Its clear from reviewing the above that DOT and CSPR are very different projects. The reason for this lays within the motivation for the creation of each project. Whereas CSPR is designed to be an ultra secure layer 1 blockchain that can facilitate both public and private side implementation, DOT was created to facilitate the interplay between future blockchains (Parachains). Its therefore not simple to draw comparisons between the two. DOT requires adoption by the building of Parachains, whereas with CSPR, adoption is achieved via the more tradition dapp development. Its is clear however that in terms of a more traditional layer 1 blockchain, CSPR ranks very highly due to its superior security and also private chain offering. With regard to DOT, its unclear if the need for a internet of blockchains is addressed by the project. Limiting the number of Parachains to 100 and with the addition scaling issues and sheer number of validators required to grow this further, seems to inhibit any future growth.
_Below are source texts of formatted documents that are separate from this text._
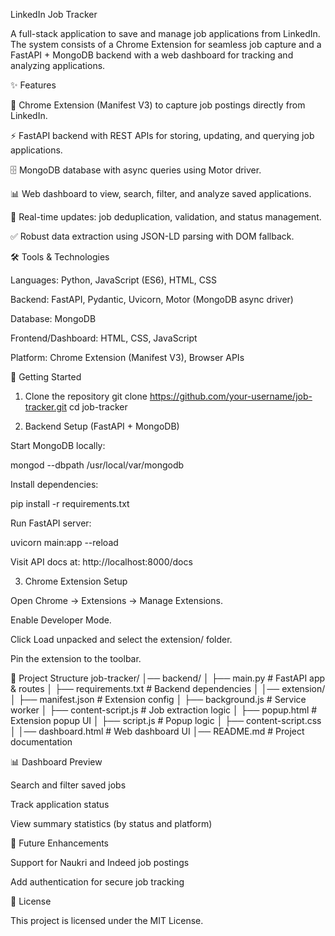LinkedIn Job Tracker

A full-stack application to save and manage job applications from LinkedIn. The system consists of a Chrome Extension for seamless job capture and a FastAPI + MongoDB backend with a web dashboard for tracking and analyzing applications.

✨ Features

📌 Chrome Extension (Manifest V3) to capture job postings directly from LinkedIn.

⚡ FastAPI backend with REST APIs for storing, updating, and querying job applications.

🗄️ MongoDB database with async queries using Motor driver.

📊 Web dashboard to view, search, filter, and analyze saved applications.

🔄 Real-time updates: job deduplication, validation, and status management.

✅ Robust data extraction using JSON-LD parsing with DOM fallback.

🛠️ Tools & Technologies

Languages: Python, JavaScript (ES6), HTML, CSS

Backend: FastAPI, Pydantic, Uvicorn, Motor (MongoDB async driver)

Database: MongoDB

Frontend/Dashboard: HTML, CSS, JavaScript

Platform: Chrome Extension (Manifest V3), Browser APIs

🚀 Getting Started
1. Clone the repository
git clone https://github.com/your-username/job-tracker.git
cd job-tracker

2. Backend Setup (FastAPI + MongoDB)

Start MongoDB locally:

mongod --dbpath /usr/local/var/mongodb


Install dependencies:

pip install -r requirements.txt


Run FastAPI server:

uvicorn main:app --reload


Visit API docs at: http://localhost:8000/docs

3. Chrome Extension Setup

Open Chrome → Extensions → Manage Extensions.

Enable Developer Mode.

Click Load unpacked and select the extension/ folder.

Pin the extension to the toolbar.

📂 Project Structure
job-tracker/
│── backend/
│   ├── main.py           # FastAPI app & routes
│   ├── requirements.txt  # Backend dependencies
│
│── extension/
│   ├── manifest.json     # Extension config
│   ├── background.js     # Service worker
│   ├── content-script.js # Job extraction logic
│   ├── popup.html        # Extension popup UI
│   ├── script.js         # Popup logic
│   ├── content-script.css
│
│── dashboard.html        # Web dashboard UI
│── README.md             # Project documentation

📊 Dashboard Preview

Search and filter saved jobs

Track application status

View summary statistics (by status and platform)

🔮 Future Enhancements

 Support for Naukri and Indeed job postings

 Add authentication for secure job tracking

📜 License

This project is licensed under the MIT License.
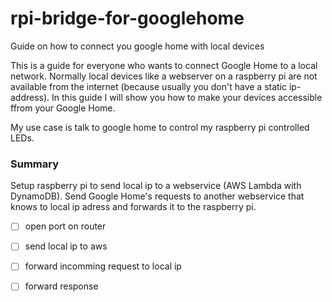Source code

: # rpi-bridge-for-googlehome
Guide on how to connect you google home with local devices


This is a guide for everyone who wants to connect Google Home to a local network. Normally local devices like a webserver on a raspberry pi are not available from the internet (because usually you don't have a static ip-address). In this guide I will show you how to make your devices accessible ffrom your Google Home.

My use case is talk to google home to control my raspberry pi controlled LEDs.


### Summary

Setup raspberry pi to send local ip to a webservice (AWS Lambda with DynamoDB). Send Google Home's requests to another webservice that knows to local ip adress and forwards it to the raspberry pi. 




- [ ] open port on router

- [ ] send local ip to aws

- [ ] forward incomming request to local ip

- [ ] forward response


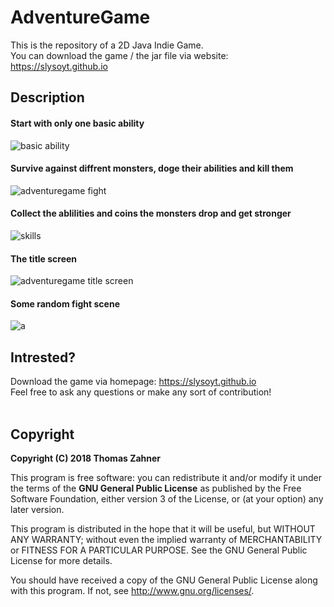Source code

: <h1>AdventureGame</h1>

This is the repository of a 2D Java Indie Game. <br>
You can download the game / the jar file via website: https://slysoyt.github.io

<h2>Description</h2>

<h4>Start with only one basic ability</h4>

![basic ability](https://user-images.githubusercontent.com/26435820/42727610-6e50674a-87aa-11e8-91ed-362117ad8724.png)

<h4>Survive against diffrent monsters, doge their abilities and kill them</h4>

![adventuregame fight](https://user-images.githubusercontent.com/26435820/42727574-eb9abf62-87a9-11e8-8ed0-d8b65c328e84.png)

<h4>Collect the ablilities and coins the monsters drop and get stronger</h4>

![skills](https://user-images.githubusercontent.com/26435820/42727705-b713d2fe-87ab-11e8-9f7e-2a40220417c2.png)

<h4>The title screen</h4>

![adventuregame title screen](https://user-images.githubusercontent.com/26435820/42727539-6b9992e8-87a9-11e8-8135-5a4d4ae299bb.png)

<h4>Some random fight scene</h4>

![a](https://user-images.githubusercontent.com/26435820/42727534-50ea0874-87a9-11e8-9383-a20eb2854766.png)


<h2>Intrested?</h2>

Download the game via homepage: https://slysoyt.github.io <br>
Feel free to ask any questions or make any sort of contribution! <br> <br>

<h2>Copyright</h2>

<b>Copyright (C) 2018 Thomas Zahner</b>
 
This program is free software: you can redistribute it and/or modify
it under the terms of the <b>GNU General Public License</b> as published by
the Free Software Foundation, either version 3 of the License, or
(at your option) any later version.

This program is distributed in the hope that it will be useful,
but WITHOUT ANY WARRANTY; without even the implied warranty of
MERCHANTABILITY or FITNESS FOR A PARTICULAR PURPOSE.  See the
GNU General Public License for more details.

You should have received a copy of the GNU General Public License
along with this program.  If not, see <http://www.gnu.org/licenses/>.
Therefore with inhibited future growth, the projects lacks the endless growth opportunities as seen in the internet, which it aims to replicate. Additionally, in attempting to solve for this, it seems that the projects has introduced many issues, which would not be case if they opted for a more tradition approach but instead focused on building an ease of bridging.

With the increased capabilities of bridging between blockchains, surely the focus should be on developing secure layer 1 chains (potentially with varying characteristics) and then applying bridges between these independent chains. This would then create the building blocks for a future decentralized web without the need for a single controlling blockchain, such as DOT. CSPR provides security through an implementation of CBC and Highway protocols, with the promise of innovative sharding, both a public and private (enterprise) blockchain offering and finally a promise of a gas futures market to ensure that enterprises have a guarantee of future costs. We feel, these are the reason why CSPR will be a dominant layer 1 chain within a future internet of chains, connected via bridging (as opposed to a Parachain implementations).

I would like to conclude with stating that both CSPR and DOT can coexist in the future, with CSPR connected to the relay chain via a bridge.

Disclaimer: This article is for the purposes of research and does not constitute financial advice or a recommendation to buy.